Many people start their day off wrong by eating foods high in fat, salt and sugar, nutritionists say. Here are some ways to change:
Check your cereal. Look for choices with at least five grams of fiber and no more than eight grams of sugar per serving. Note: Watch granola, which sounds healthy but can be high in fat and sugar.
Try new toppings. Instead of pouring regular syrup on pancakes or French toast, experiment with fresh fruit (or a 100 percent fruit spread), a little peanut butter or sugar-free syrup. Instead of cream cheese on bagels, try skim ricotta cheese or a thin layer of almond butter.
Beware of breakfast bars. Some have no more nutritional value than a candy bar. Check labels for sugar and calories, or substitute whole-grain toast with a 100 percent fruit spread. If you need something to go, one option is a trail mix of nuts, dried fruits and dry cereal.
Go wheat. Whole-wheat bread and small whole-grain bagels are healthier — and more filling — than doughnuts, pastries, croissants and biscuits.
Substitute while cooking. If you’re making pancakes, use half whole-wheat flour and half white flour and add applesauce or grated fruit to the batter. For French toast, dip whole-grain bread into an egg substitute or a mixture of one whole egg and one to two egg whites (which also works for omelets).

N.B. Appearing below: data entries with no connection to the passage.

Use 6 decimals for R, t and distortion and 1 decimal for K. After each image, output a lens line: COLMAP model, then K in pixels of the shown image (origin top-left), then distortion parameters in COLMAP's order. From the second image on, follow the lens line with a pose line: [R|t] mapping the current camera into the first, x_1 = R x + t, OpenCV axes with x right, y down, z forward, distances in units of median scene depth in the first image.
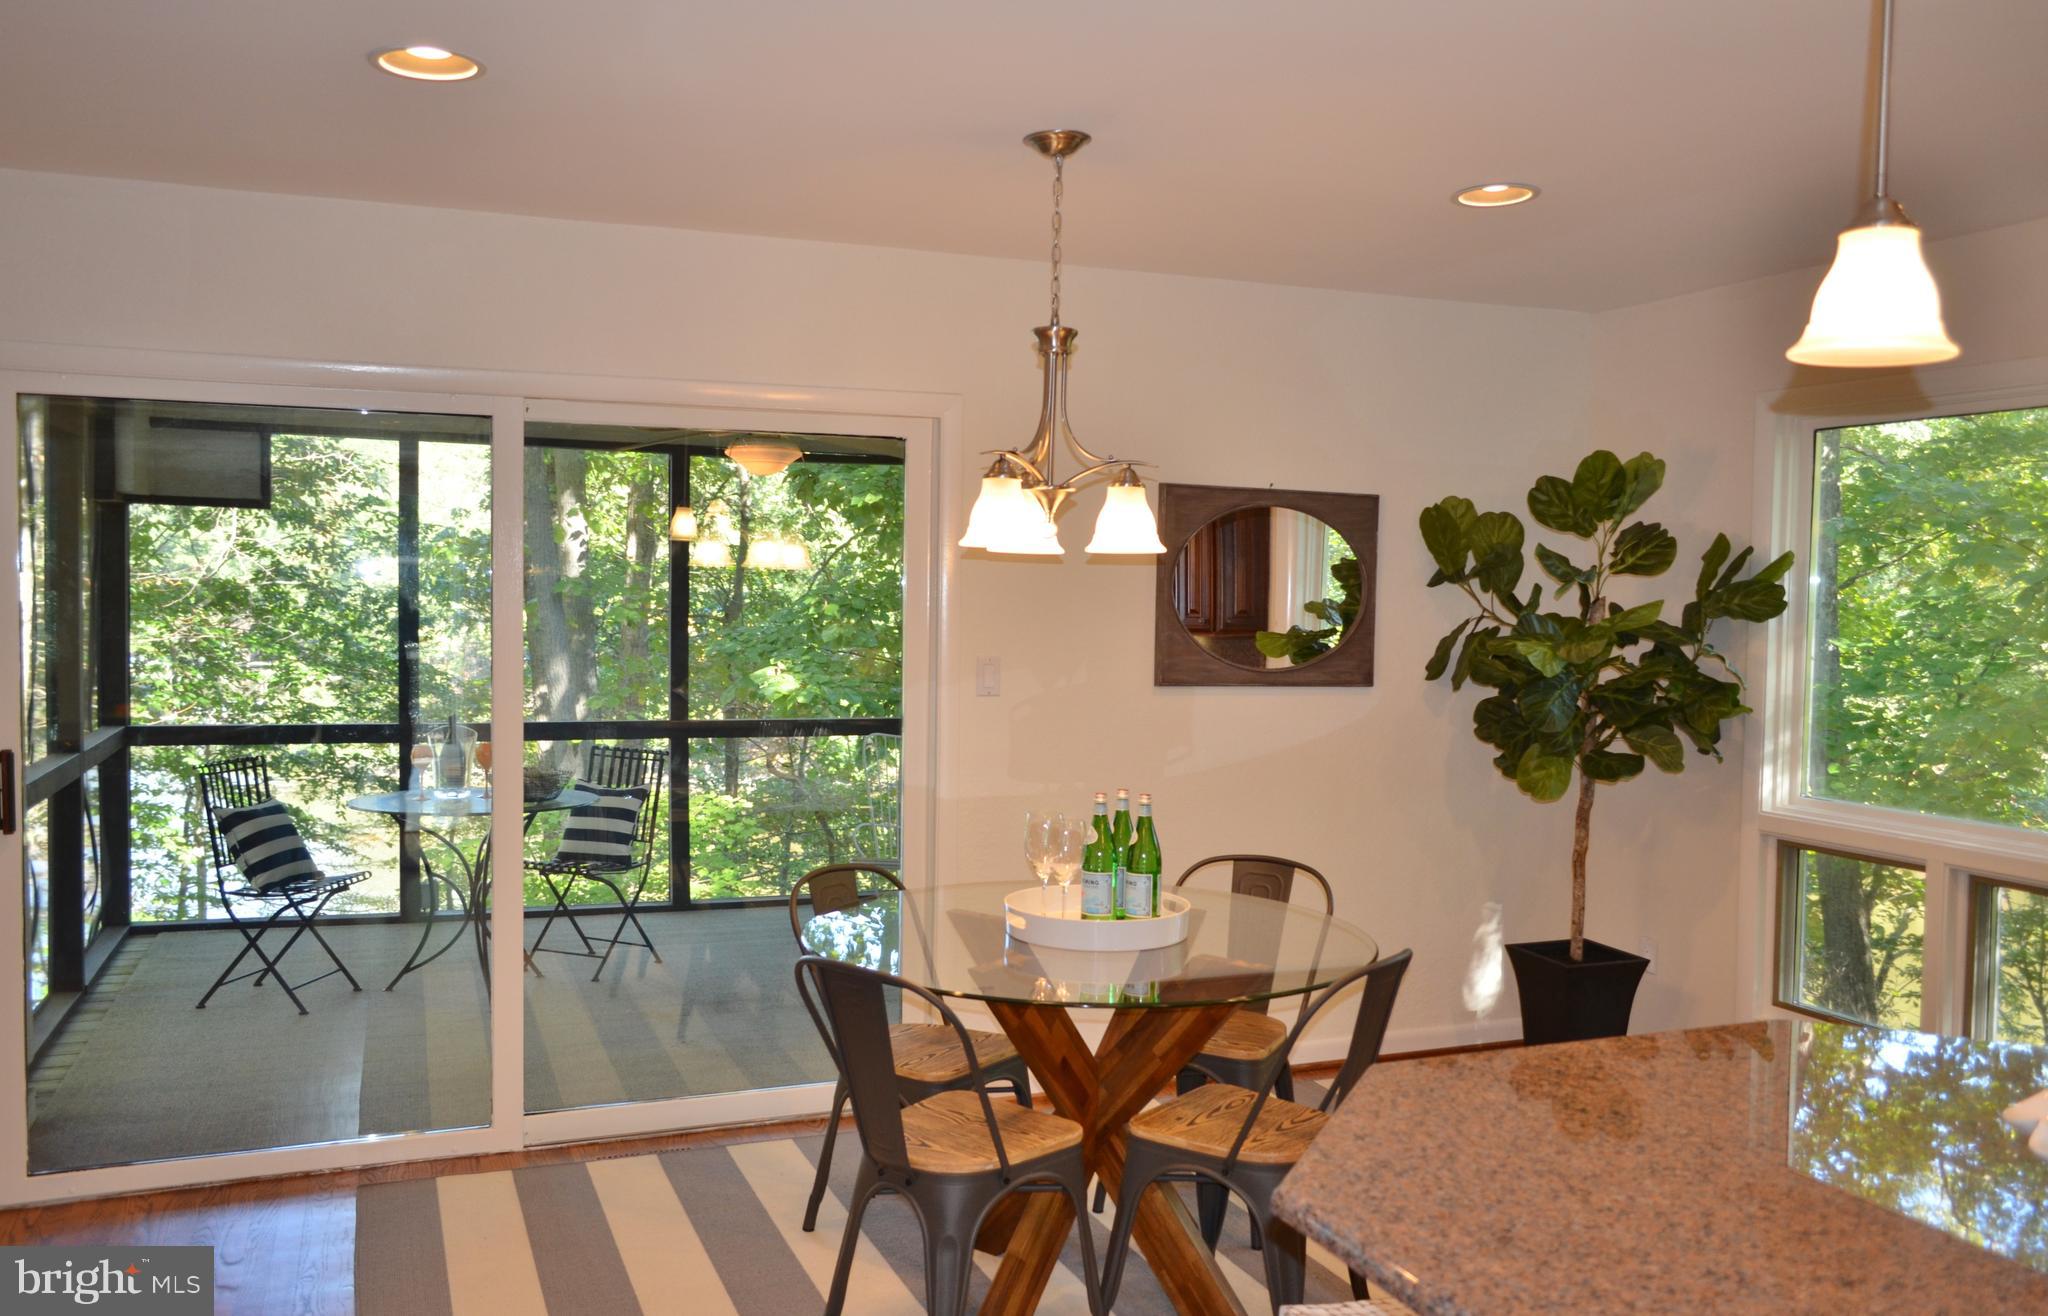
lens RADIAL K [[1623.9, 0, 1024.3], [0, 1623.9, 653.6], [0, 0, 1]] dist [0.004704, -0.007155]
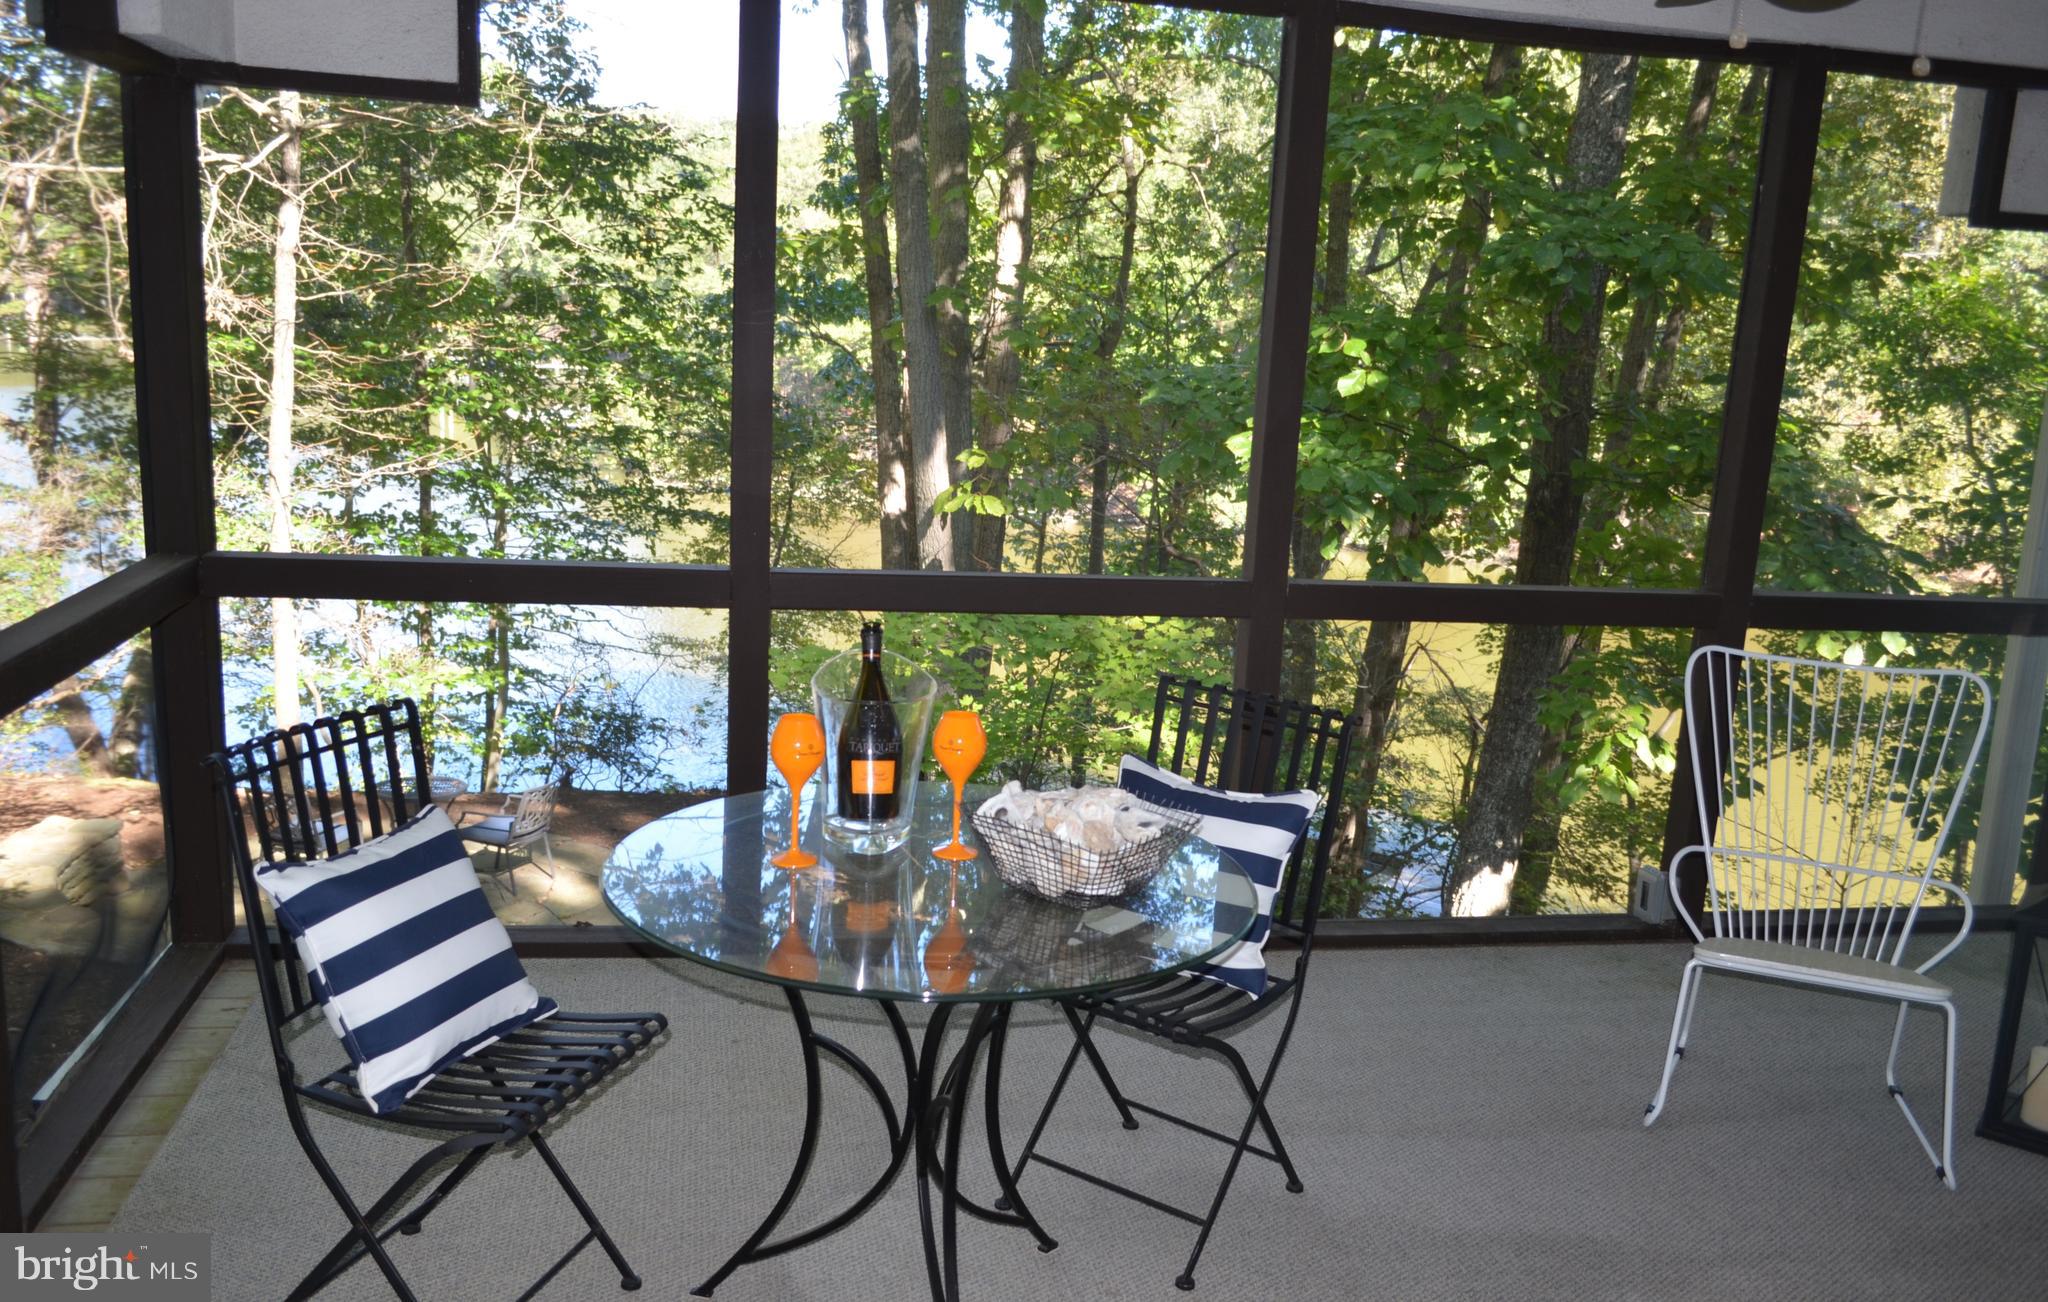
lens RADIAL K [[1623.9, 0, 1026.5], [0, 1623.9, 653.5], [0, 0, 1]] dist [0.004704, -0.007155]
pose [[0.982514, 0.074865, -0.170475, -0.071772], [-0.045833, 0.984675, 0.168272, -0.006378], [0.180460, -0.157516, 0.970888, 0.181697]]
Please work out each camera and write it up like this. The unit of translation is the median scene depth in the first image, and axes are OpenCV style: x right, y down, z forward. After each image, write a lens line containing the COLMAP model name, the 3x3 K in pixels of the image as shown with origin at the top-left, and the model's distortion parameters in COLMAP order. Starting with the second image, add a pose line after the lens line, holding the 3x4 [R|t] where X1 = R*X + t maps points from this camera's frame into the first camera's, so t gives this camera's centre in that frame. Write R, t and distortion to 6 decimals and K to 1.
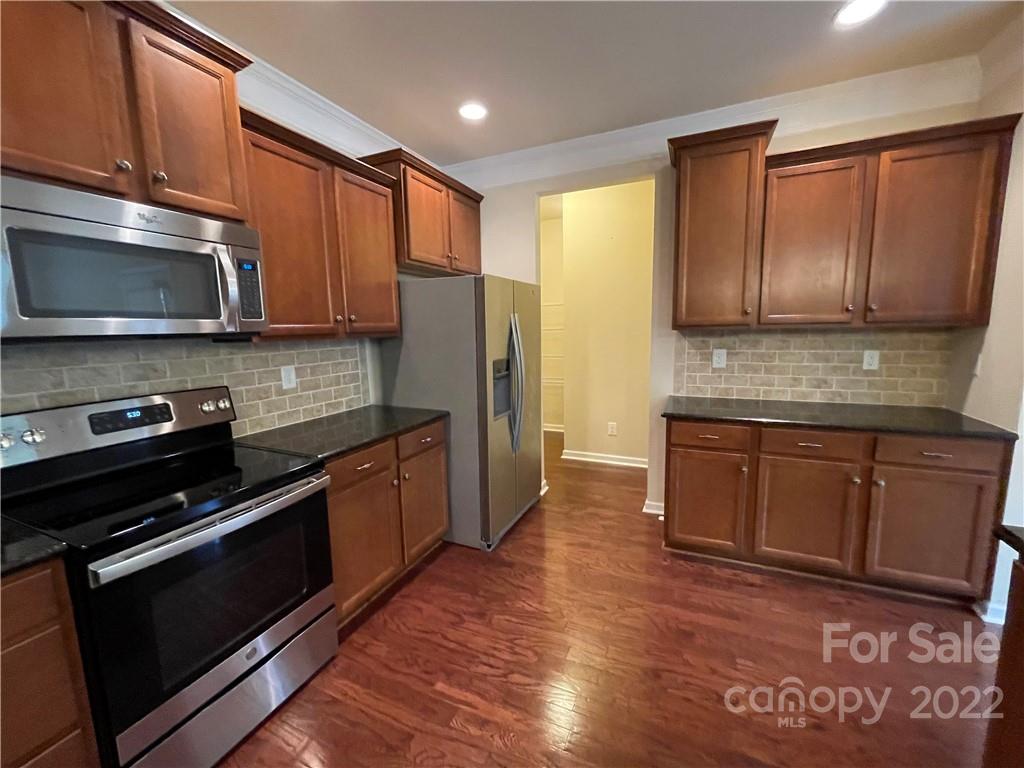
lens RADIAL K [[412.9, 0, 512.0], [0, 412.9, 384.0], [0, 0, 1]] dist [-0.003450, 0.000015]
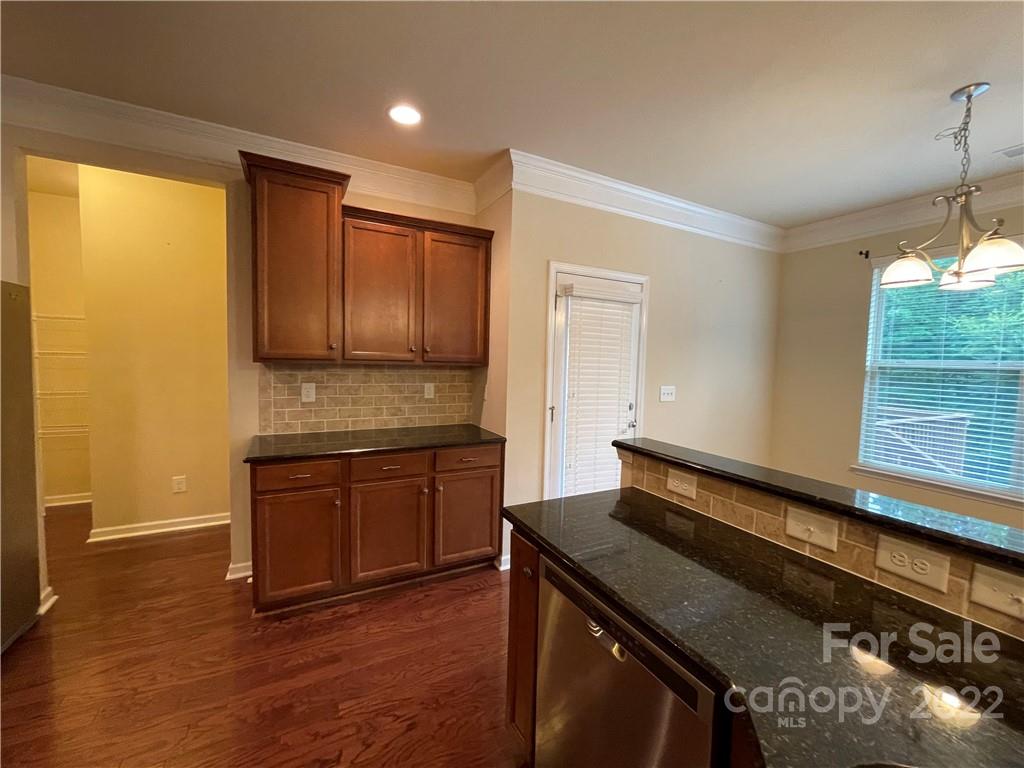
lens RADIAL K [[412.9, 0, 512.0], [0, 412.9, 384.0], [0, 0, 1]] dist [-0.003450, 0.000015]
pose [[0.614353, -0.011866, 0.788942, 0.031917], [0.068356, 0.996928, -0.038235, -0.013020], [-0.786065, 0.077419, 0.613277, 0.023929]]
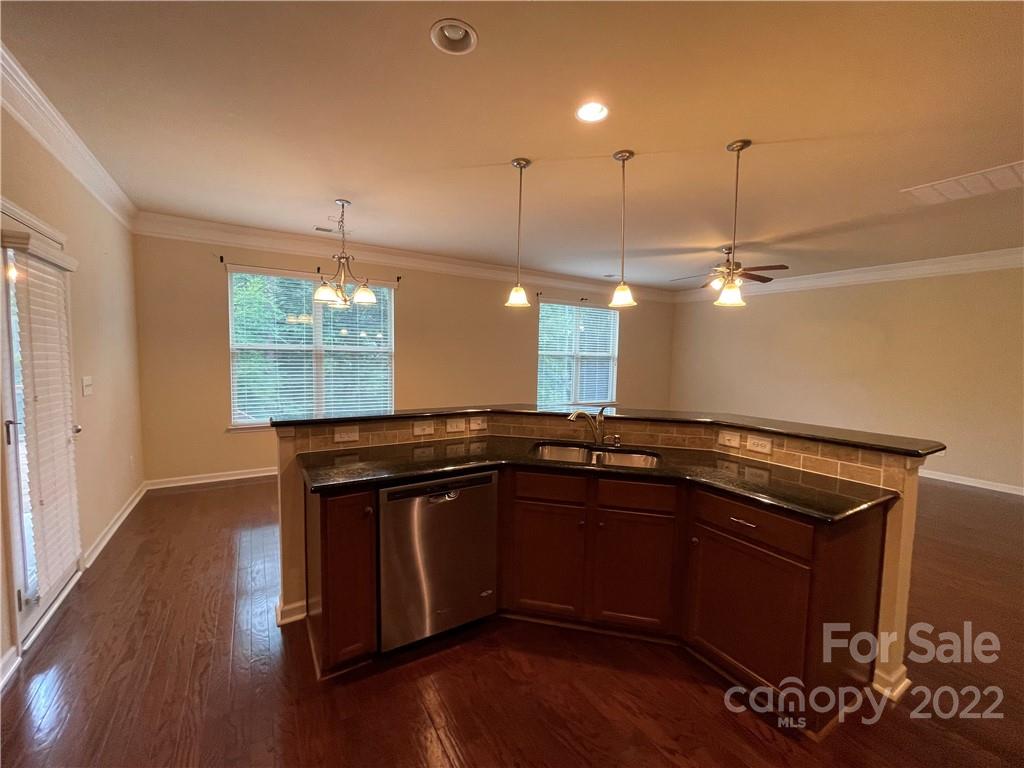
lens RADIAL K [[411.5, 0, 510.8], [0, 411.5, 382.7], [0, 0, 1]] dist [-0.000472, -0.000160]
pose [[-0.832987, -0.035903, 0.552126, -0.127211], [0.070342, 0.982924, 0.170039, -0.110335], [-0.548803, 0.180478, -0.816237, 0.719322]]
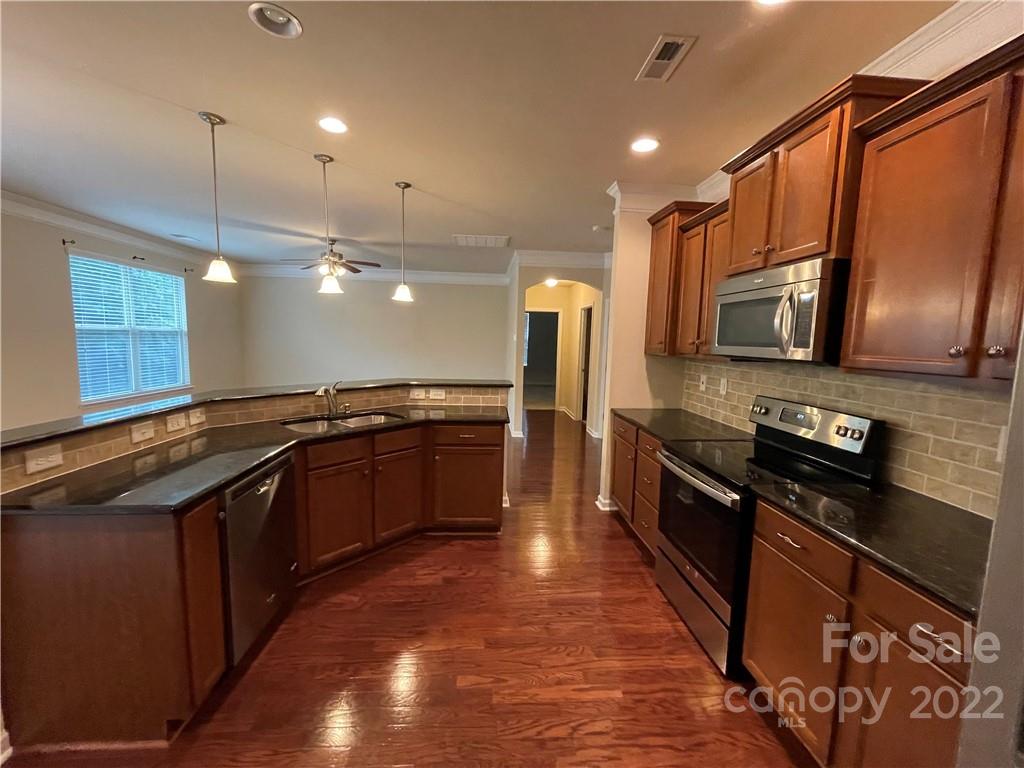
lens RADIAL K [[412.5, 0, 511.1], [0, 412.5, 380.5], [0, 0, 1]] dist [-0.000559, 0.000079]
pose [[-0.881070, 0.045173, -0.470823, 0.333919], [-0.072328, 0.970854, 0.228499, -0.169626], [0.467422, 0.235377, -0.852123, 1.004542]]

Rethink meat. Most bacon and sausage is high in fat, salt and calories. Low-fat brands and turkey bacon and ham are better, but consider going meatless or opting for a nontraditional choice such as grilled chicken or salmon.
Add fruits and vegetables. Throw them in wherever you can, including omelets, cereal and yogurt.
Make smoothies. Rather than one big glass of juice, fill up by blending a half cup each of orange juice and plain low-fat yogurt with half a banana and some frozen berries.